21. The heat treating process as recited in claim 14, wherein said step of providing said ceramic material comprises providing inhibitors.

22. The heat treating process as recited in claim 21, wherein said step of heating comprises consuming with said inhibitors oxygen about the parts.

23. The heat treating process as recited in claim 21, wherein said step of heating comprises reducing chemically the oxygen about the parts with said inhibitors.

24. The heat treating process as recited in claim 17, wherein said step of providing said ceramic material comprises providing inhibitors.

25. The heat treating process as recited in claim 24, wherein said step of heating comprises consuming with said inhibitors oxygen about the parts.

26. The heat treating process as recited in claim 25, wherein said step of heating comprises reducing chemically the oxygen about the parts with said inhibitors.

27. The heat treating process as recited in claim 20, wherein said step of providing said ceramic material comprises providing inhibitors.

28. The heat treating process as recited in claim 27, wherein said step of heating comprises consuming with said inhibitors oxygen about the parts.

29. The process of heat treating as recited in claim 1 further comprises after said step of depositing said metal parts, enveloping and holding fully within said slurry said metal parts.

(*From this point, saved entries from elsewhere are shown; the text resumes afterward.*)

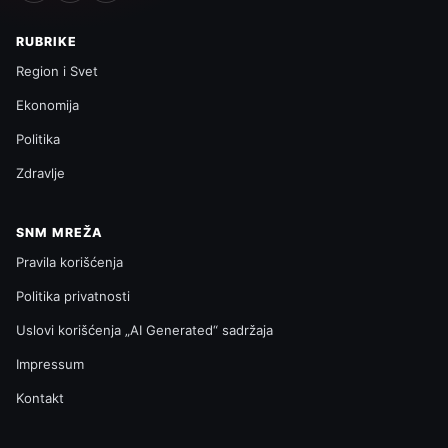
RUBRIKE
Region i Svet
Ekonomija
Politika
Zdravlje
SNM MREŽA
Pravila korišćenja
Politika privatnosti
Uslovi korišćenja „AI Generated“ sadržaja
Impressum
Kontakt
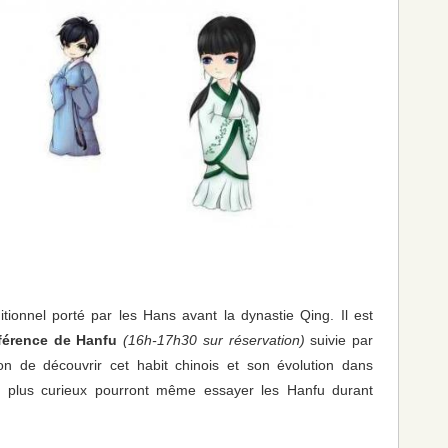
tionnel porté par les Hans avant la dynastie Qing. Il est
férence de Hanfu
(16h-17h30 sur réservation)
suivie par
ion de découvrir cet habit chinois et son évolution dans
es plus curieux pourront même essayer les Hanfu durant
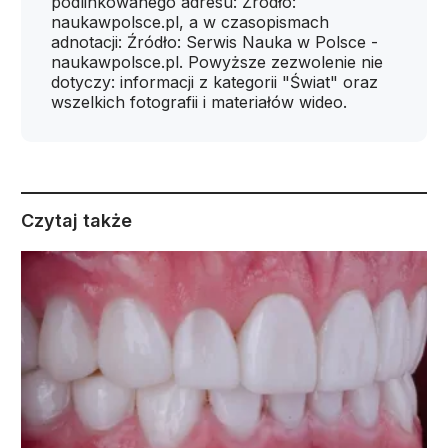
podlinkowanego adresu: Źródło:
naukawpolsce.pl, a w czasopismach
adnotacji: Źródło: Serwis Nauka w Polsce -
naukawpolsce.pl. Powyższe zezwolenie nie
dotyczy: informacji z kategorii "Świat" oraz
wszelkich fotografii i materiałów wideo.
Czytaj także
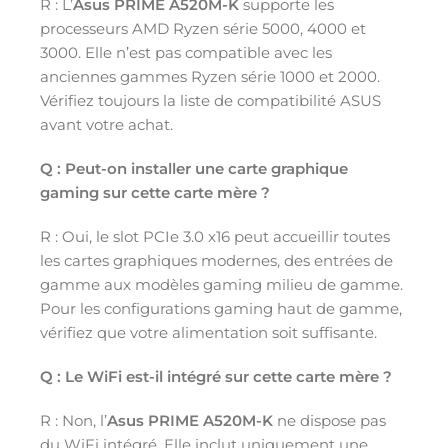
R : L’
Asus PRIME A520M-K
supporte les
processeurs AMD Ryzen série 5000, 4000 et
3000. Elle n’est pas compatible avec les
anciennes gammes Ryzen série 1000 et 2000.
Vérifiez toujours la liste de compatibilité ASUS
avant votre achat.
Q : Peut-on installer une carte graphique
gaming sur cette carte mère ?
R : Oui, le slot PCIe 3.0 x16 peut accueillir toutes
les cartes graphiques modernes, des entrées de
gamme aux modèles gaming milieu de gamme.
Pour les configurations gaming haut de gamme,
vérifiez que votre alimentation soit suffisante.
Q : Le WiFi est-il intégré sur cette carte mère ?
R : Non, l’
Asus PRIME A520M-K
ne dispose pas
du WiFi intégré. Elle inclut uniquement une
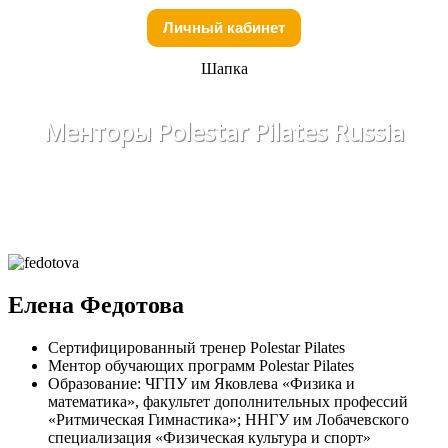
Личный кабинет
Шапка
Менторы Polestar Pilates Russia
Елена Федотова
Сертифицированный тренер Polestar Pilates
Ментор обучающих программ Polestar Pilates
Образование: ЧГПУ им Яковлева «Физика и
математика», факультет дополнительных профессий
«Ритмическая Гимнастика»; ННГУ им Лобачевского
специализация «Физическая культура и спорт»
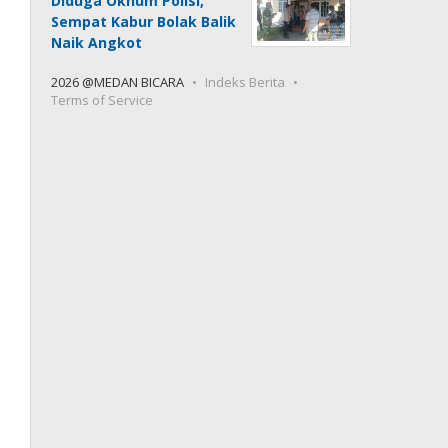
Diduga Oknum Polisi,
Sempat Kabur Bolak Balik
Naik Angkot
2026 @MEDAN BICARA
Indeks Berita
Terms of Service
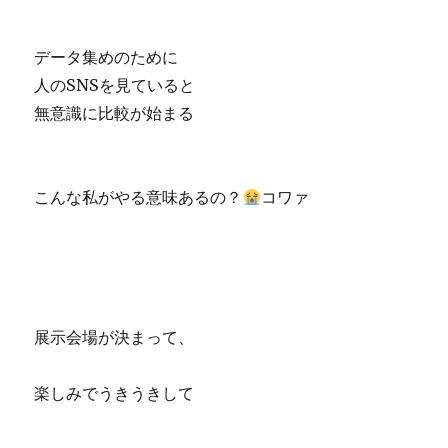
データ集めのために
人のSNSを見ていると
無意識に比較が始まる
こんな私がやる意味あるの？
コワァ
展示会場が決まって、
楽しみでうきうきして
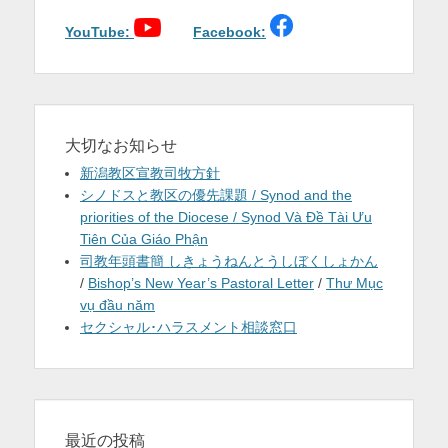
ン
YouTube:
Facebook:
大切なお知らせ
新潟教区宣教司牧方針
シノドスと教区の優先課題 / Synod and the
priorities of the Diocese / Synod Và Đề Tài Ưu
Tiên Của Giáo Phận
司教年頭書簡 しきょうねんとうしぼくしょかん
/
Bishop’s New Year’s Pastoral Letter
/
Thư Mục
vụ đầu năm
セクシャル･ハラスメント相談窓口
最近の投稿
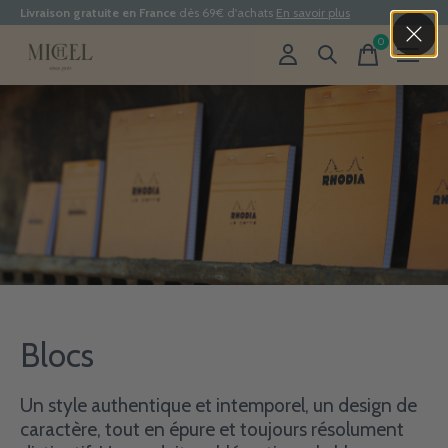
Livraison gratuite en France
dès 69€ d'achats
En savoir plus
0
items
Blocs
Un style authentique et intemporel, un design de
caractère, tout en épure et toujours résolument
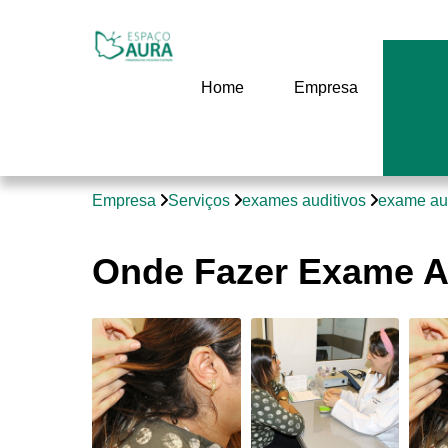
Apar
Home
Empresa
E
Empresa
Serviços
exames auditivos
exame aud
Onde Fazer Exame Au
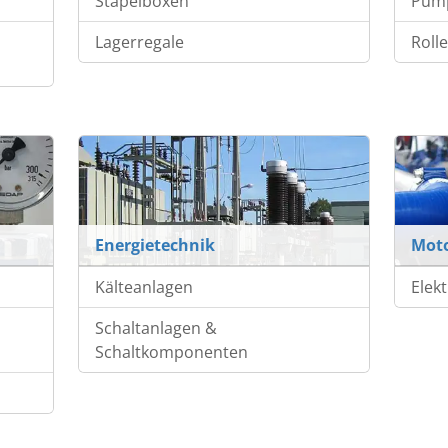
Stapelboxen
Pum
Lagerregale
Roll
Energietechnik
Mot
Kälteanlagen
Elek
Schaltanlagen &
Schaltkomponenten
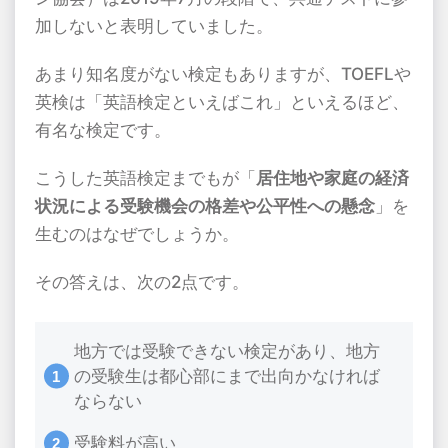
加しないと表明していました。
あまり知名度がない検定もありますが、
TOEFL
や
英検は「英語検定といえばこれ」といえるほど、
有名な検定です。
こうした英語検定までもが「
居住地や家庭の経済
状況による受験機会の格差や公平性への懸念
」を
生むのはなぜでしょうか。
その答えは、次の
2
点です。
地方では受験できない検定があり、地方
の受験生は都心部にまで出向かなければ
ならない
受験料が高い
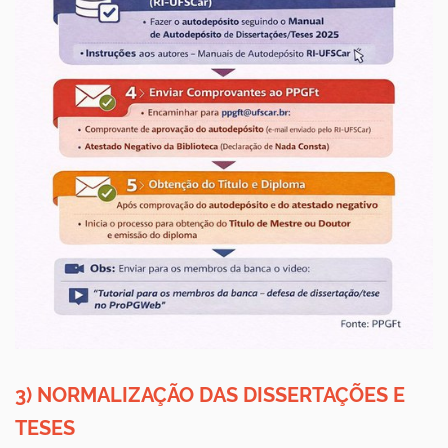
3) NORMALIZAÇÃO DAS DISSERTAÇÕES E
TESES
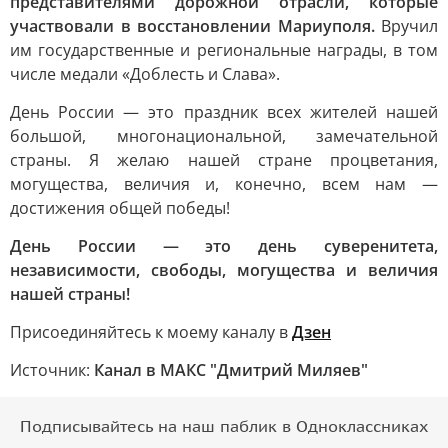
представителями дорожной отрасли, которые
участвовали в восстановлении Мариуполя.
Вручил
им государственные и региональные награды, в том
числе медали «Доблесть и Слава».
День России — это праздник всех жителей нашей
большой, многонациональной, замечательной
страны. Я желаю нашей стране процветания,
могущества, величия и, конечно, всем нам —
достижения общей победы!
День России — это день суверенитета,
независимости, свободы, могущества и величия
нашей страны!
Присоединяйтесь к моему каналу в
Дзен
Источник:
Канал в МАКС "Дмитрий Миляев"
Подписывайтесь на наш паблик в Одноклассниках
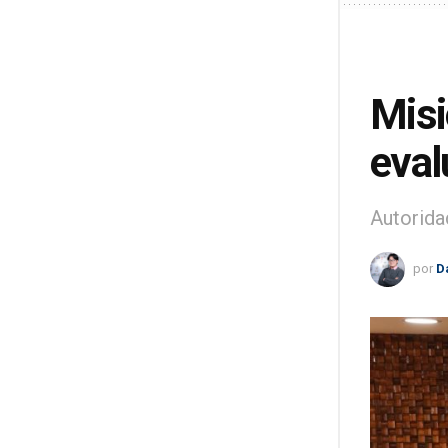
Misi
eval
Autoridad
por
D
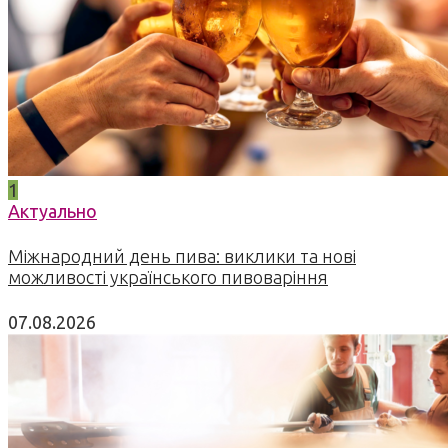
1
Актуально
Міжнародний день пива: виклики та нові
можливості українського пивоваріння
07.08.2026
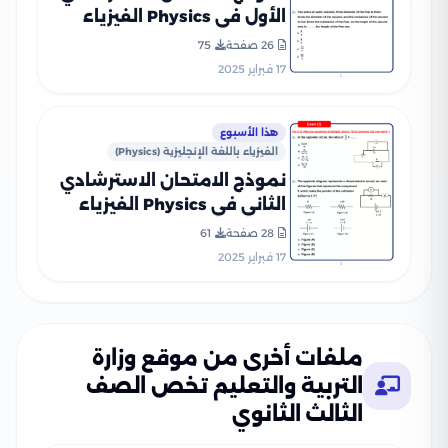
الأول في Physics الفيزياء
بالانجليزي للصف الثالث
26 صفحة
75
الثانوي 2025 بصيغة PDF
17 فبراير 2025
(امتحان Physics التجريبي)
هذا الأسبوع
الفيزياء باللغة الإنجليزية (Physics)
نموذج الامتحان الاسترشادي
الثاني في Physics الفيزياء
بالانجليزي للصف الثالث
28 صفحة
61
الثانوي 2025 بصيغة PDF
17 فبراير 2025
(امتحان Physics التجريبي)
ملفات أخرى من موقع وزارة
التربية والتعليم تخص الصف
الثالث الثانوي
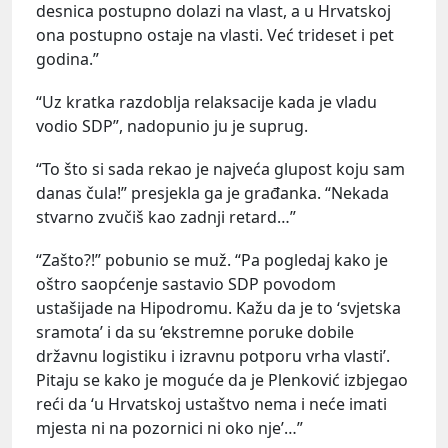
desnica postupno dolazi na vlast, a u Hrvatskoj
ona postupno ostaje na vlasti. Već trideset i pet
godina.”
“Uz kratka razdoblja relaksacije kada je vladu
vodio SDP”, nadopunio ju je suprug.
“To što si sada rekao je najveća glupost koju sam
danas čula!” presjekla ga je građanka. “Nekada
stvarno zvučiš kao zadnji retard…”
“Zašto?!” pobunio se muž. “Pa pogledaj kako je
oštro saopćenje sastavio SDP povodom
ustašijade na Hipodromu. Kažu da je to ‘svjetska
sramota’ i da su ‘ekstremne poruke dobile
državnu logistiku i izravnu potporu vrha vlasti’.
Pitaju se kako je moguće da je Plenković izbjegao
reći da ‘u Hrvatskoj ustaštvo nema i neće imati
mjesta ni na pozornici ni oko nje’…”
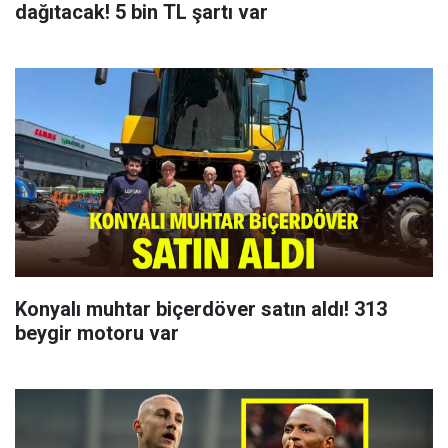
dağıtacak! 5 bin TL şartı var
Konyalı muhtar biçerdöver satın aldı! 313
beygir motoru var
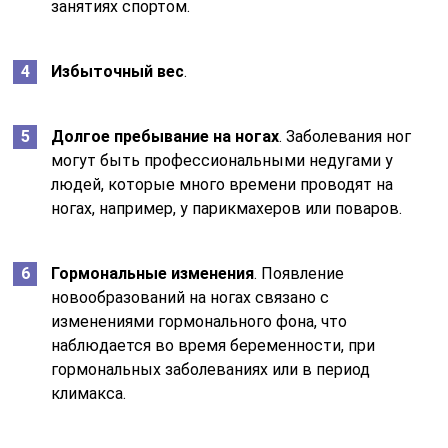
занятиях спортом.
Избыточный вес
.
Долгое пребывание на ногах
. Заболевания ног
могут быть профессиональными недугами у
людей, которые много времени проводят на
ногах, например, у парикмахеров или поваров.
Гормональные изменения
. Появление
новообразований на ногах связано с
изменениями гормонального фона, что
наблюдается во время беременности, при
гормональных заболеваниях или в период
климакса.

30. The process of heat treating as recited in claim 1 further comprises providing inhibitors with said settable refractory material and dispersing said inhibitors through said slurry; said step of subjecting said mass to heat treatment temperatures further comprises causing said inhibitors to produce a gaseous atmosphere for treating said metal parts.

31. The process of heat treating as recited in claim 6 further comprises after said step of depositing said metal parts, enveloping and holding fully within said slurry said metal parts.

32. The process of heat treating as recited in claim 6 further comprises providing inhibitors with said settable refractory material and dispersing said inhibitors through said slurry; said step of subjecting said mass to heat treatment temperatures further comprises causing said inhibitors to produce a gaseous atmosphere for treating said metal parts.

33. The process of heat treating as recited in claim 7 further comprises after said step of depositing said metal parts, enveloping and holding fully within said slurry said metal parts.

34. The process of heat treating as recited in claim 7 further comprises providing inhibitors with said settable refractory material and dispersing said inhibitors through said slurry; said step of subjecting said mass to heat treatment temperatures further comprises causing said inhibitors to produce a gaseous atmosphere for treating said metal parts.

35. The process of heat treating as recited in claim 10 further comprises after said step of depositing said metal parts, enveloping and holding fully within said slurry said metal parts.

36. The process of heat treating as recited in claim 10 further comprises providing inhibitors with said settable refractory material and dispersing said inhibitors through said slurry; said step of subjecting said mass to heat treatment temperatures further comprises causing said inhibitors to produce a gaseous atmosphere for treating said metal parts.

37. The process of heat treating as recited in claim 11 further comprises after said step of depositing said metal parts, enveloping and holding fully within said slurry said metal parts.

38. The process of heat treating as recited in claim 11 further comprises providing inhibitors with said settable refractory material and dispersing said inhibitors through said slurry; said step of subjecting said mass to heat treatment temperatures further comprises causing said inhibitors to produce a gaseous atmosphere for treating said metal parts.

39. The process as recited in claim 2, further comprises providing a container for holding said settable ceramic slurry and the parts.

40. The process as recited in claim 39, further comprises after said step of enveloping said combined mass, drying said combined mass.

41. The process as recited in claim 40, wherein said step of cooling said mass further comprises separating the parts from said ceramic by mechanical agitation.